Maudy Piot, fondatrice de "Femmes pour le dire, femmes pour agir" (2015).
La présidente et fondatrice de l'association "Femmes pour le dire, femmes pour agir" (FDFA), Maudy Piot, engagée auprès des femmes handicapées, est décédée le 25 décembre 2017, a annoncé le Haut conseil à l'Égalité entre les femmes et les hommes (HCE). Nous l'avions reçu le 14 octobre 2015 dans le Magazine de la santé.
France Handicap Info : Demain, allons-nous vers une société inclusive où la personne handicapée sera au cœur de la cité ?
Maudy PIOT : Je déteste ce mot. Je n’ai pas envie que l’on "m’inclue" ni que l’on "m’intègre" quelque part. Je suis citoyenne d’un pays, et par ma citoyenneté de femme handicapée, je fais partie d’une société. Je veux que les autres me regardent comme une citoyenne à part entière. On ne va pas "m’inclure", mais on va simplement me permettre de vivre une vie digne et respectable au milieu des autres. Je n’aime pas cette idée d’inclusion. Je préfère avoir une accessibilité adaptée, un accueil sympathique, plutôt qu’on me parle d’inclusion.
Elle [la femme handicapée d'aujourd'hui] essaie de se frayer un chemin pour pouvoir trouver une place pleine et entière dans la société. Mais il y a encore beaucoup de difficultés à surmonter pour une femme handicapée. Bien évidemment, je veux faire référence aux problèmes d’accessibilité, de regard des autres ou encore toutes les difficultés autour de l’emploi.
Lorsqu’on est en situation de handicap ou que l’on est handicapée à cause d’un accident de la vie, on a un imaginaire de notre corps qui est différent de celui que voit les autres. C’est pour cette raison que nous avons voulu mettre en place ce colloque sur « Du corps de imaginaire à la singularité du corps : le féminin en question ». Après en fonction de son handicap, on va faire une reconstruction corporelle. Pour ma part, je suis aveugle et j’ai une reconstruction de mon corps qui n’est pas la même que celle que j’avais il y a dix ou quinze ans. Par exemple, on a demandé à une personne qui a été amputée des deux jambes de nous parler de son corps d’avant, pendant et après son amputation. De nombreux témoignages auront lieu tout au long de cette journée sur cet imaginaire de notre corps jusqu’à sa singularité.
Il faut rappeler que seulement 22% des femmes handicapées travaillent contre 48% chez leurs homologues masculins. Pour qu’une femme handicapée soit embauchée, c’est le parcours du combattant, comme cela peut être le cas chez les femmes valides. Pour ma part, j’ai travaillé tout au long de ma vie et je me suis très bien occupée de mes deux enfants. Ils n’ont pas été plus malheureux que d‘autres. C’est une question de préjugés. Parce que l’on est en situation de handicap, on ne serait pas capables de s’en occuper ! L’assistante sociale m’a dit que je pouvais crever les yeux de mon fils en lui donnant son biberon parce que je suis aveugle.
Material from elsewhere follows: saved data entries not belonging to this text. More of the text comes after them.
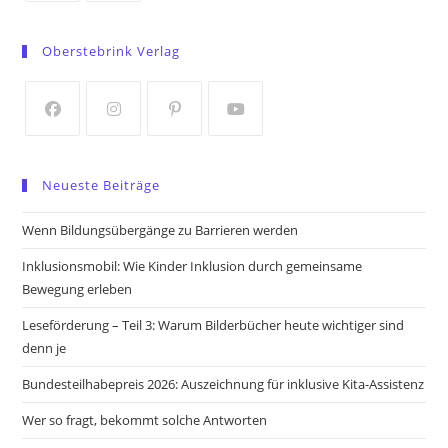
Opens
Opens
in
in
Oberstebrink Verlag
a
a
new
new
tab
tab
Opens
Opens
Opens
Opens
in
in
in
in
Neueste Beiträge
a
a
a
a
new
new
new
new
Wenn Bildungsübergänge zu Barrieren werden
tab
tab
tab
tab
Inklusionsmobil: Wie Kinder Inklusion durch gemeinsame
Bewegung erleben
Leseförderung – Teil 3: Warum Bilderbücher heute wichtiger sind
denn je
Bundesteilhabepreis 2026: Auszeichnung für inklusive Kita-Assistenz
Wer so fragt, bekommt solche Antworten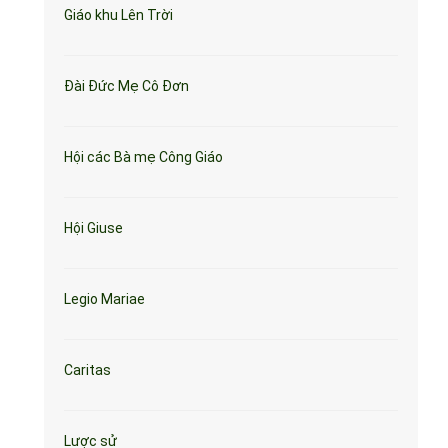
Giáo khu Lên Trời
Đài Đức Mẹ Cô Đơn
Hội các Bà mẹ Công Giáo
Hội Giuse
Legio Mariae
Caritas
Lược sử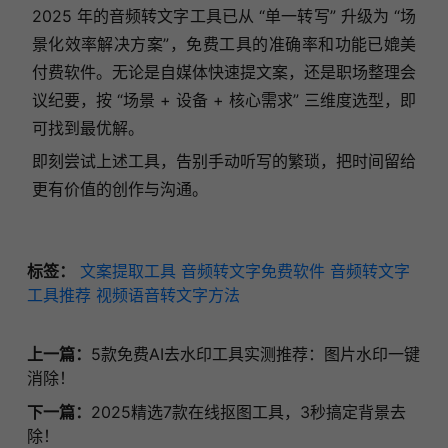
2025 年的音频转文字工具已从 “单一转写” 升级为 “场
景化效率解决方案”，免费工具的准确率和功能已媲美
付费软件。无论是自媒体快速提文案，还是职场整理会
议纪要，按 “场景 + 设备 + 核心需求” 三维度选型，即
可找到最优解。
即刻尝试上述工具，告别手动听写的繁琐，把时间留给
更有价值的创作与沟通。
标签：
文案提取工具
音频转文字免费软件
音频转文字
工具推荐
视频语音转文字方法
上一篇：
5款免费AI去水印工具实测推荐：图片水印一键
消除！
下一篇：
2025精选7款在线抠图工具，3秒搞定背景去
除！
Je sais tout de même où est la bouche de mon fils !
On le voit dans les milieux hospitaliers, universitaires ou encore dans le monde du travail : la personne handicapée n’est pas considérée comme une vraie citoyenne.
Le regard social est très lourd à porter. Lorsqu’une femme handicapée annonce qu’elle est enceinte, sa famille lui demande si elle est capable de s’occuper de son bébé. Lorsqu’un homme handicapé dit qu’il attend un heureux événement, on le félicite. Il faudrait que la femme soit parfaite pour qu’elle soit digne d’être mère. Pour moi c’est une erreur car il ne faut pas voir les choses comme cela.
Je veux que les autres me regardent comme une citoyenne à part entière.
on peut perdre la vue, jamais le regard (Maudy PIOT)
On a envie de transmettre ceci : nous, femmes handicapées, nous sommes des citoyennes avant tout.